Skip to content

HNSW

This backend uses Hierarchical Navigable Small World graphs for approximate nearest neighbour search. It is the recommended choice for high-dimensional data.


When to use

  • The data has a large number of features, as HNSW handles high-dimensional spaces better than FAISS IVF, which degrades as dimensionality increases
  • It performs best when a good balance of build time, query speed, and recall on large datasets is needed
  • It performs worst on small datasets where the graph overhead is not justified and preset="exact" would be simpler

How it works

At fit time, HNSW builds a multi-layer graph where each node is a validation sample. M controls how many edges each node has — higher values produce a denser graph with better recall at the cost of more memory and longer build times. ef_construction controls the search width during graph construction, where higher values produce a higher quality graph. At query time, ef_search controls the search width, where higher values improve recall at the cost of query speed.

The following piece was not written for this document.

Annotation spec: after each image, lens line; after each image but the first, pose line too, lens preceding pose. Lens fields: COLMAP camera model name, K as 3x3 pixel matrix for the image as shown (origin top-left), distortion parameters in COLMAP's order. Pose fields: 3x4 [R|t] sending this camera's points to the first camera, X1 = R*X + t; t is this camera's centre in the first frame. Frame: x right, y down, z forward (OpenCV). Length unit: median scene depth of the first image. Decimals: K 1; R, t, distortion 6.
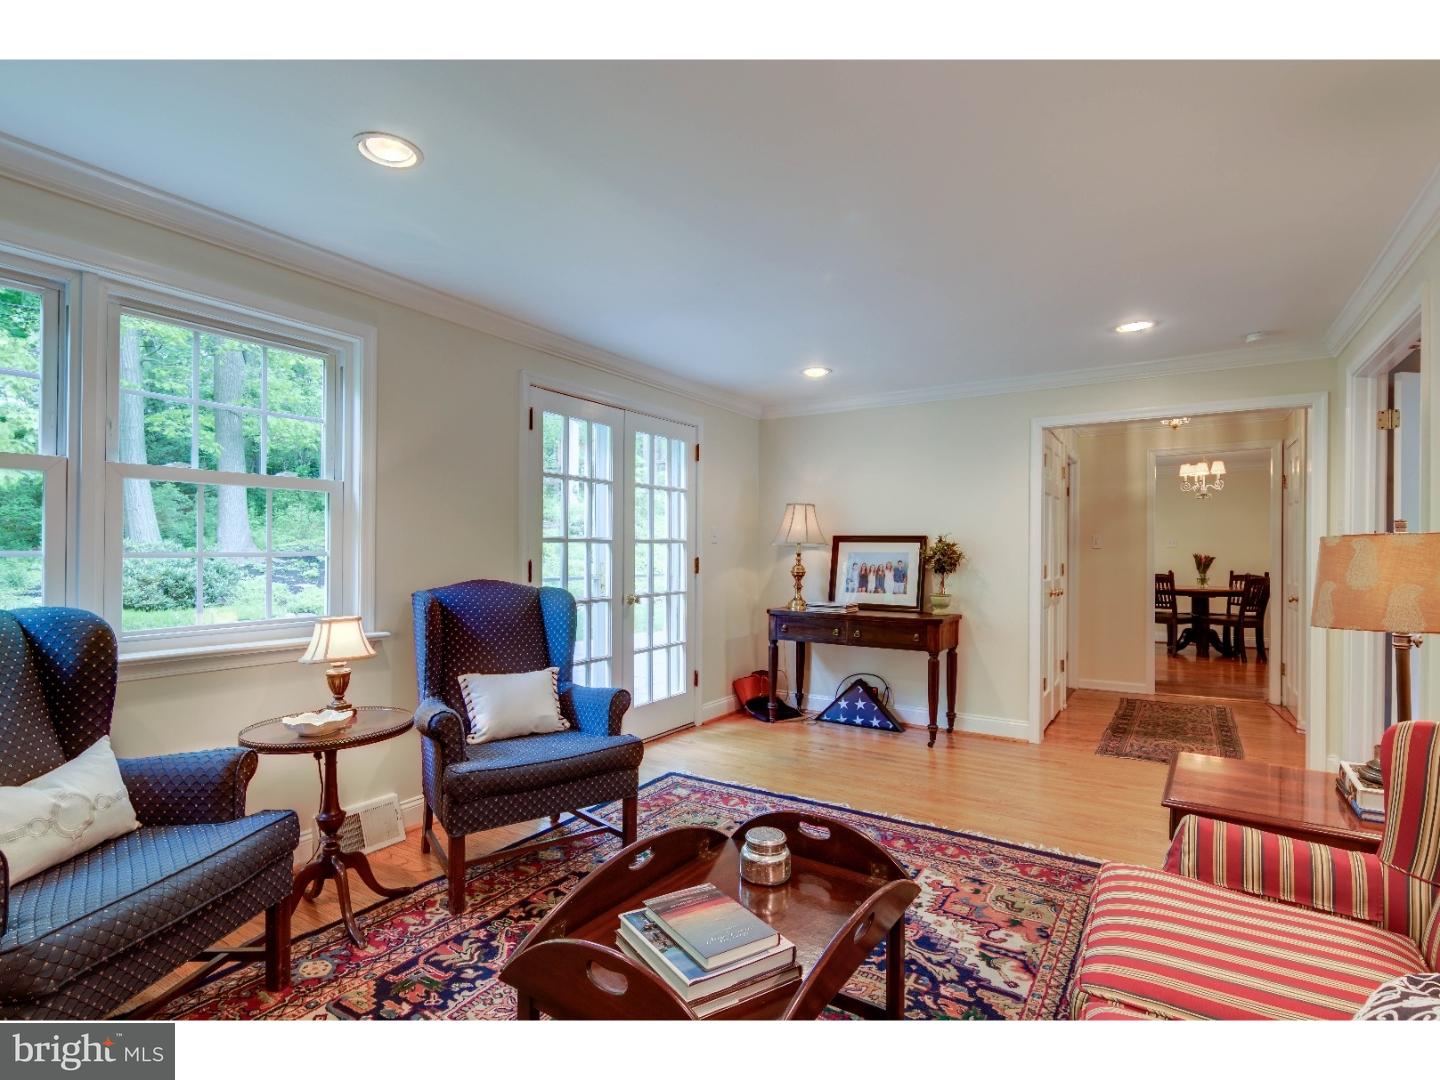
lens RADIAL K [[729.5, 0, 715.6], [0, 729.5, 542.7], [0, 0, 1]] dist [0.000607, -0.001503]
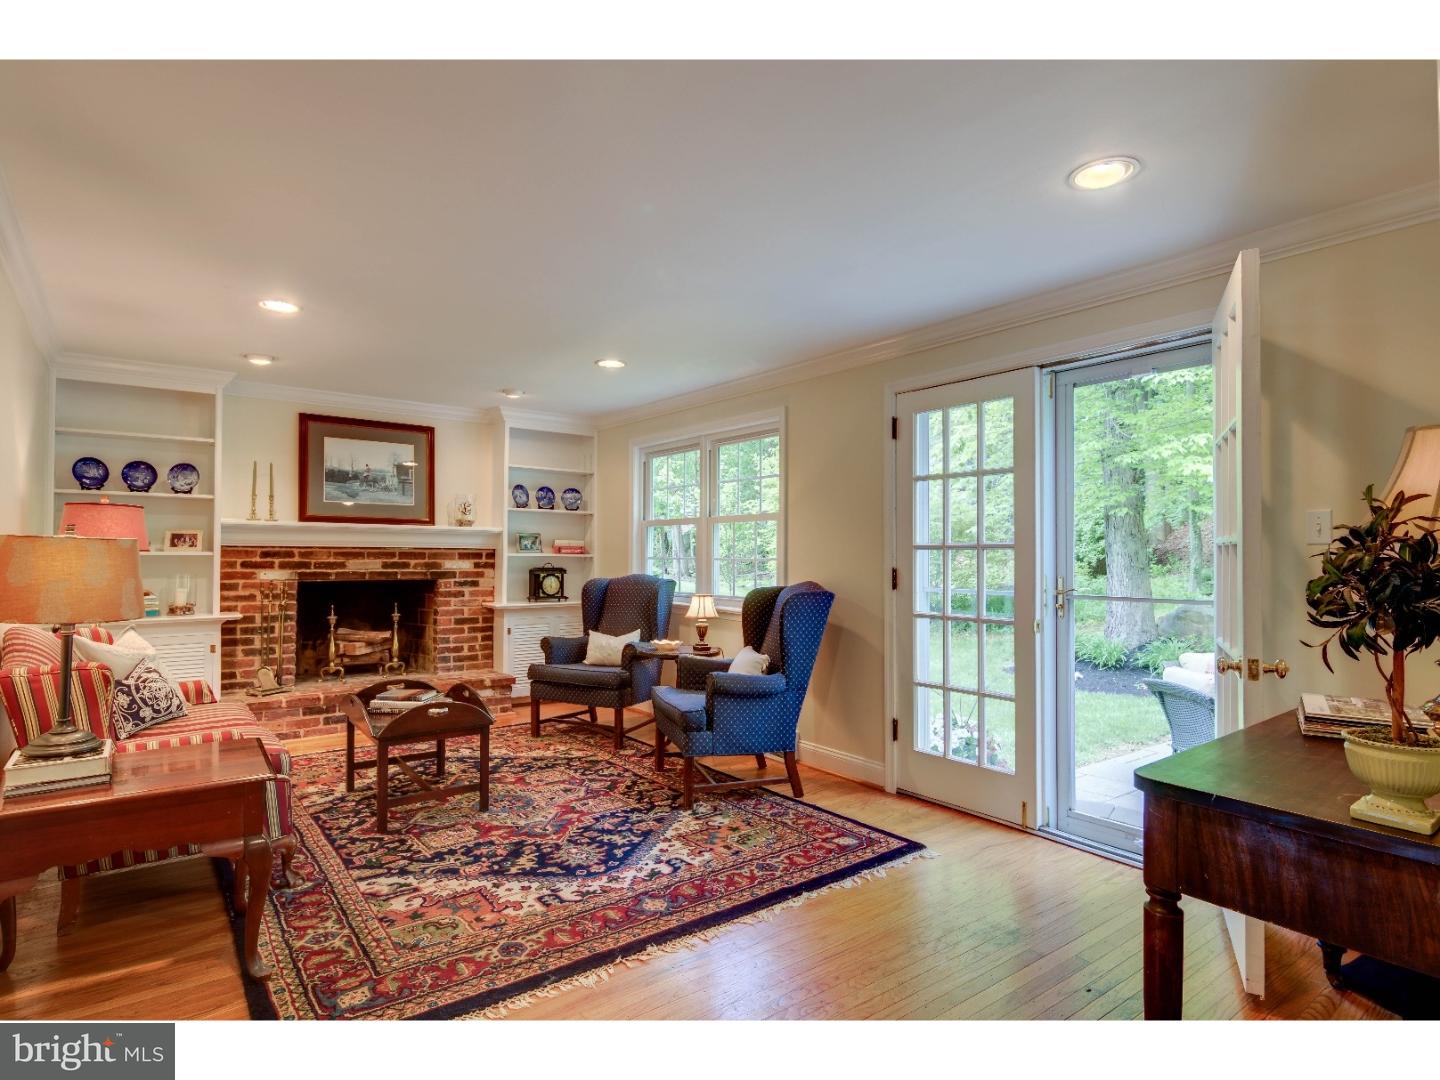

Two backends are supported: hnswlib (default) and nmslib.


Presets

Preset M ef_construction ef_search
high_dim_balanced 32 400 200
high_dim_fast 16 200 100

Parameters

Parameter Type Default Description
k int 10 Number of neighbours
space str "l2" Distance metric: "l2", "cosine", or "ip"
M int 32 Number of graph connections per node
ef_construction int 400 Search width during graph construction
ef_search int 200 Search width at query time
backend str "hnswlib" Underlying library: "hnswlib" or "nmslib"

Dependencies

hnswlib>=0.7


Example

from deskit.des.knorau import KNORAU

# Using a preset
router = KNORAU(task="classification", metric="accuracy", mode="max", k=20,
                preset="high_dim_balanced")
router.fit(X_val, y_val, val_preds)
weights = router.predict(x)

# Custom configuration
router = KNORAU(task="classification", metric="accuracy", mode="max", k=20,
                preset="custom", finder="hnsw", M=48, ef_construction=600, ef_search=300)
router.fit(X_val, y_val, val_preds)
weights = router.predict(x)

Notes

For datasets with a large number of samples, ef_construction below 300 may produce a low-quality graph — a warning will be emitted in that case.

nmslib is an alternative backend to hnswlib that supports additional distance spaces. It requires a separate install: pip install nmslib.